I would suggest having a non moving target for a while.

Keep changing specifications and developers (especially the niche small teams developing for Amiga/Vampire) will get fed up with the constant having to maintain their outdated code and handle code fragmentation.

Besides, Im sure you would agree; the 68xxx architecture is very nice to ASM code with and from what I can see so far, the 080 is a very elegant addition, not like that pile of dog excrement that is x86, with all its legacy quirks, wrong-endianess ;) and awful memory paging system thats worse than on a C128 with a memory expansion.
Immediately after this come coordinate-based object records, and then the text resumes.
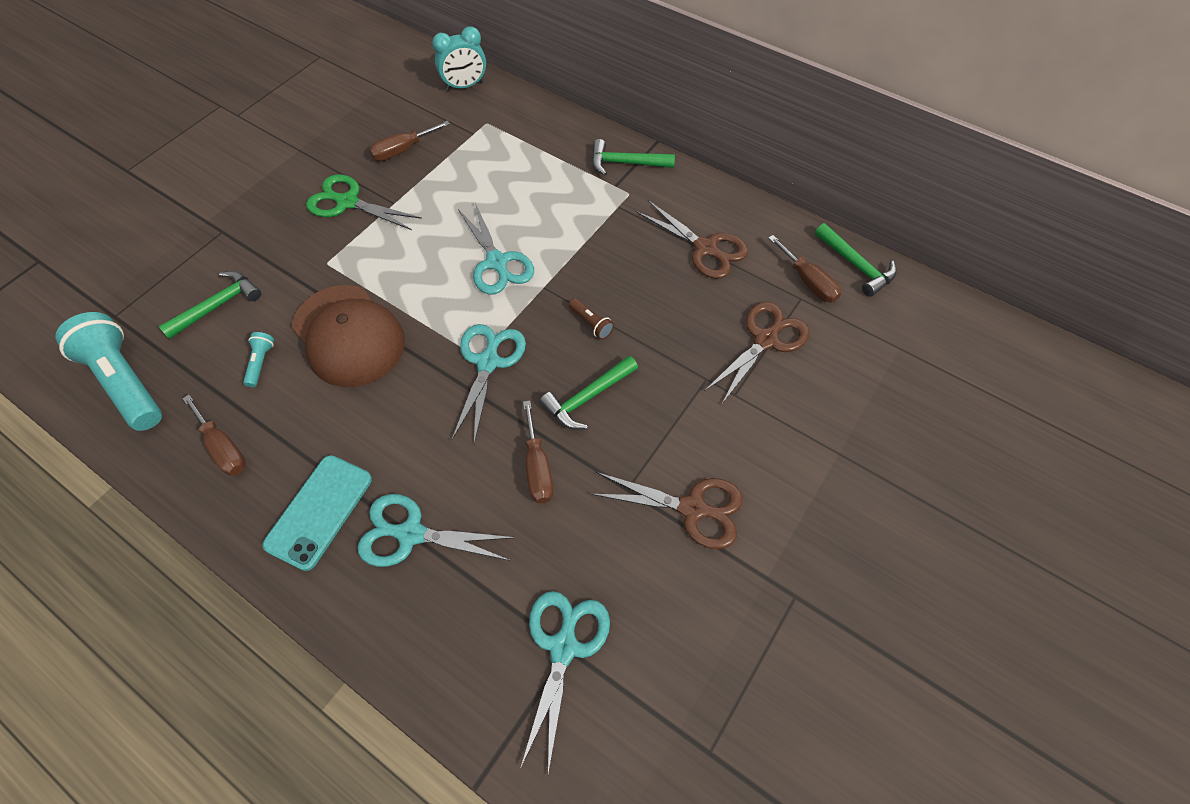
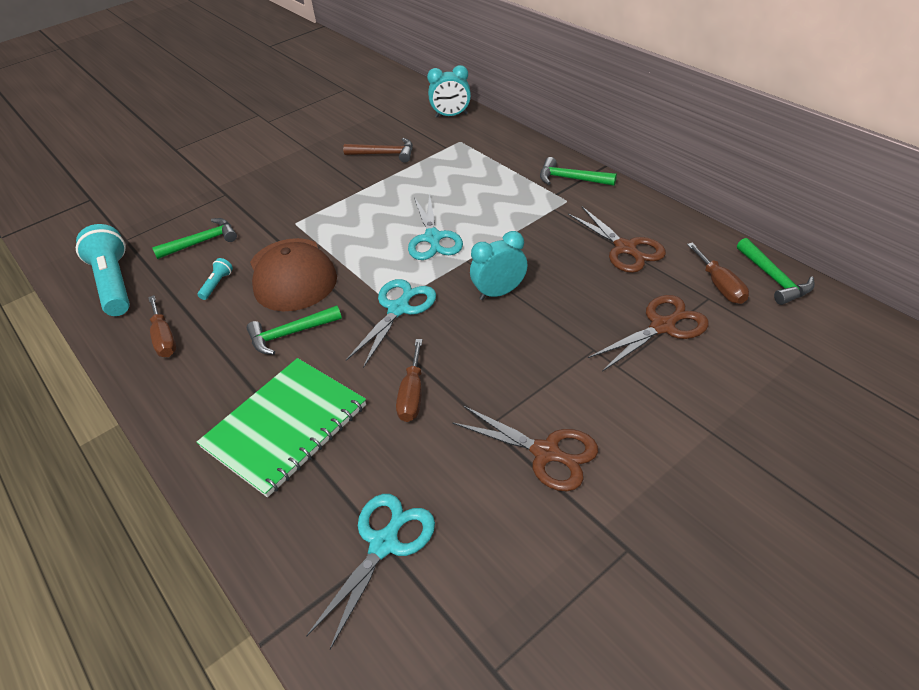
camera: 20 degrees right, 15 degrees down
(319, 511) = (218, 396): turquoise phone -> none
(348, 202) = (328, 184): green scissors -> none
(403, 150) = (384, 154): brown screwdriver -> brown hammer
(411, 534) = (285, 426): turquoise scissors -> green notebook
(587, 398) = (476, 348): green hammer -> green hammer (290, 334)
(591, 324) = (499, 292): brown flashlight -> turquoise clock

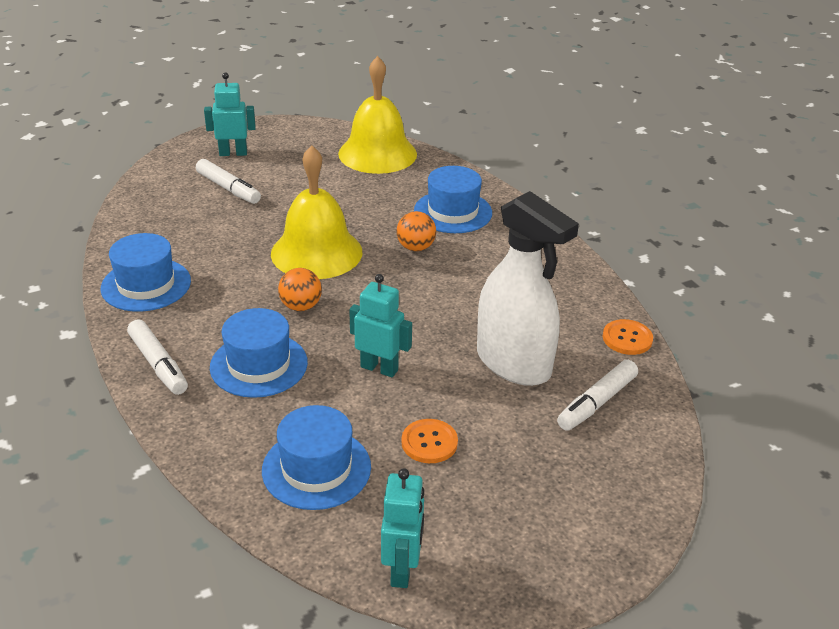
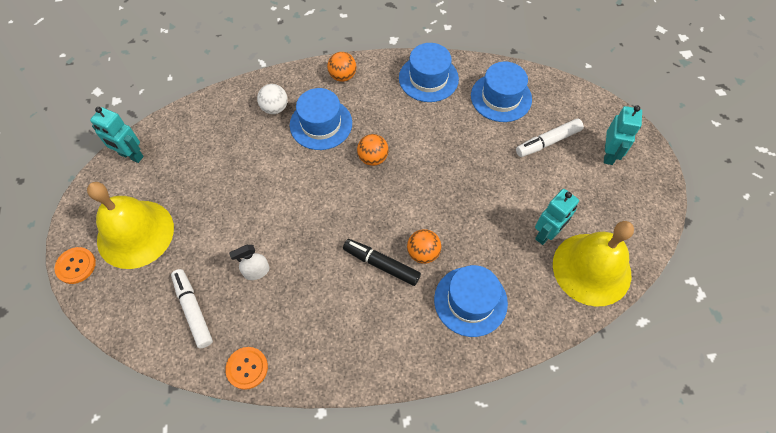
camera: 110 degrees right, 25 degrees up
(158, 364) = (342, 76): white marker -> orange ball
(243, 420) = (275, 108): none -> white ball
(316, 252) = (437, 182): yellow bell -> yellow bell (135, 233)
(316, 468) = (219, 134): blue hat -> blue hat (501, 97)
(379, 368) = (289, 187): turquoise robot -> turquoise robot (546, 234)
(429, 442) = (210, 195): orange button -> orange button (76, 266)
(446, 272) = (381, 264): none -> black marker
(513, 363) = (256, 271): white spray bottle -> white spray bottle, size x0.41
I would leave it just as it is, fix/improve any real HW compatability bugs and eventually, go for an ASIC build.




Gunnar von Boehn
(Apollo Team Member)
Posts 6197
14 Apr 2021 07:50


Vojin Vidanovic wrote:

(but neither the 080 MMX enhanced PCx ever came to life). This kind of approach for expected task.

Please mind that 68080 AMMX is not MMX.
Apollo AMMX is realy many times faster than Intel MMX.

Apollo 68080 AMMX instructions are designed for game programming.
You can with 1 instruction in AMMX replace sometimes 20 or 30 instructions of old code.